AZA dan FAO kader DDII. Di PP DDII periode 2020-2025, AZA menjabat Wakil Ketua Umum IV. FAO pernah menjabat Ketua Majelis Syurro DDII DKI Jakarta. AZA alumnus Universitas Islam Madinah (S1) dan Universitas Al-Azhar Cairo, Mesir (S2 dan S3).


FAO alumni LIPIA (S1) dan pernah lalu belajar ke Syeikh Ibn Al-Utsaimin di Arab Saudi. FAO inisiator pembentukan Majelis Intelektual dan Ulama Muda Indonesia (MIUMI). AZA, FAO, dan AA berkolaborasi di Yayasan Al-Islam, Jati Melati, Bekasi. AZA Direktur Pesantren Tinggi, FAO Ketua Yayasan, AA pengurus. Urusannya jadi ruwet karena AZA adalah pengurus pusat MUI. 


Selain dua lembaga ini, Polri dan BNPT merilis lembaga lain yang diduga terafiliasi dengan JI. Mereka adalah One Care, AAF, BM FKAM, dan Hilal Ahmar (HASI). 


One Care berkantor pusat di Duren Sawit, Jakarta Timur. Pengurusnya telah membantah terkait dengan JI, tetapi Polri punya bukti aliran arus uangnya. Abu Ahmad Foundation (AAF) didirikan oleh warga Tasikmalaya. Namanya Tazneen Miriam Sailar. Dia asli Inggris, tetapi suaminya warga Panyingkiran, Indihiang, Tasikmalaya.


Acep Ahmad Setiawan alias Abu Ahmad, suaminya, adalah kader JI. Dia pergi ke Suriah dan tewas pada 2014. Tazneen alias Aisyah Humaira alias Ummu Yasmin meneruskan perjuangan suaminya. Dari Tasikmalaya, dia menggalang dana melalui AAF, yang terafiliasi dengan Jabhah Nusrah. Dananya sebagian ditampung melalui rekening atas nama Edi Susanto, warga Tegal asli Tasikmalaya. 


LAZ BM FKAM didirikan pada 2008. Pendirinya Muhammad Kalono. Kantor pusatnya di Laweyan, Surakarta. Modusnya penggalangan dana melalui kotak amal.

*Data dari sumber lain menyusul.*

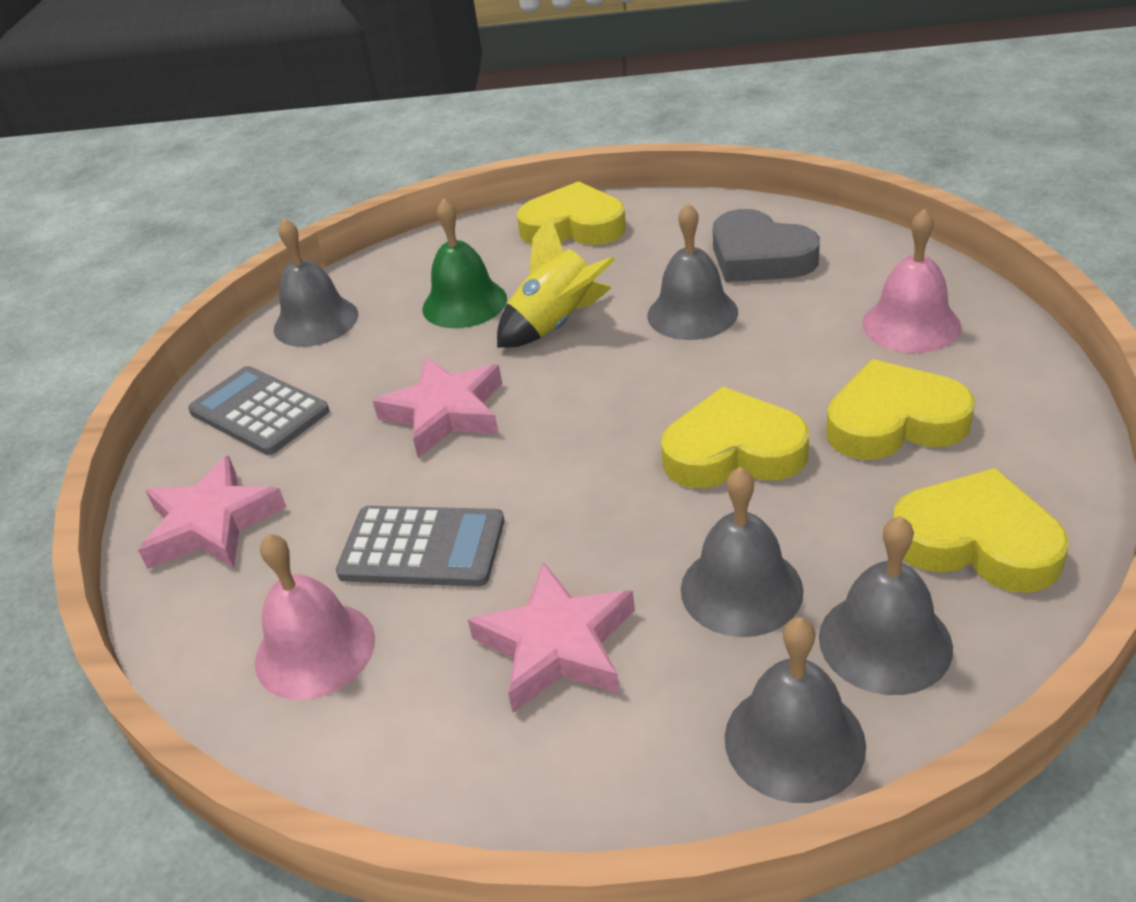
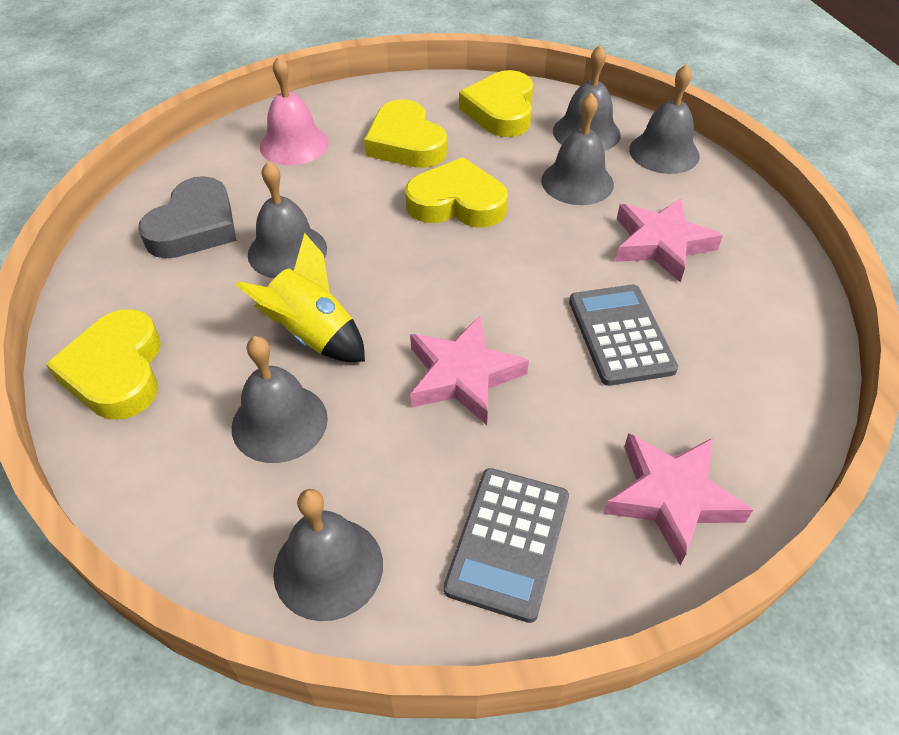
camera: 115 degrees left, 10 degrees up
(315, 650) = (740, 360): pink bell -> none
(464, 303) = (279, 422): green bell -> grey bell
(733, 451) = (457, 203): yellow heart -> yellow heart turned 120 degrees clockwise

Basisnya di Jawa Tengah dan DIY. LAZ BM FKAM aktif menyalurkan bantuan di daerah bencana seperti Aceh, Padang, dan Yogyakarta.


Mengingatnya hubungan keluarganya dengan Pesantren Al-Mu’min Ngruki, dan kiprahnya di sejumlah laskar Islam militan di  Solo seperti FPIS, Laskar Bismillah, Laskar Hisbah, dan Front Perlawanan Penculikan (FPP), Polri mengendus kaitan  LAZ BM FKAM dengan JI. Kalono menyanggah terkait dengan JI dan mengatakan organisasinya bergerak di bidang kemanusiaan. 


Hilal Ahmar Society Indonesia (HASI) didirikan oleh Bambang Sukirno alias Abu Zahra dan Angga Dimas Persadha. Dua-duanya kader JI. HASI menggalang dana di Lampung, Jakarta, Semarang, Yogyakarta, Solo, Surabaya dan Makassar.

Di bio fanpage-nya diterangkan, HASI bergerak untuk pelayanan kesehatan di wilayah konflik dan bencana alam dalam lingkup nasional maupun internasional. Pemerintah telah membekukan aset HASI sejak 2015.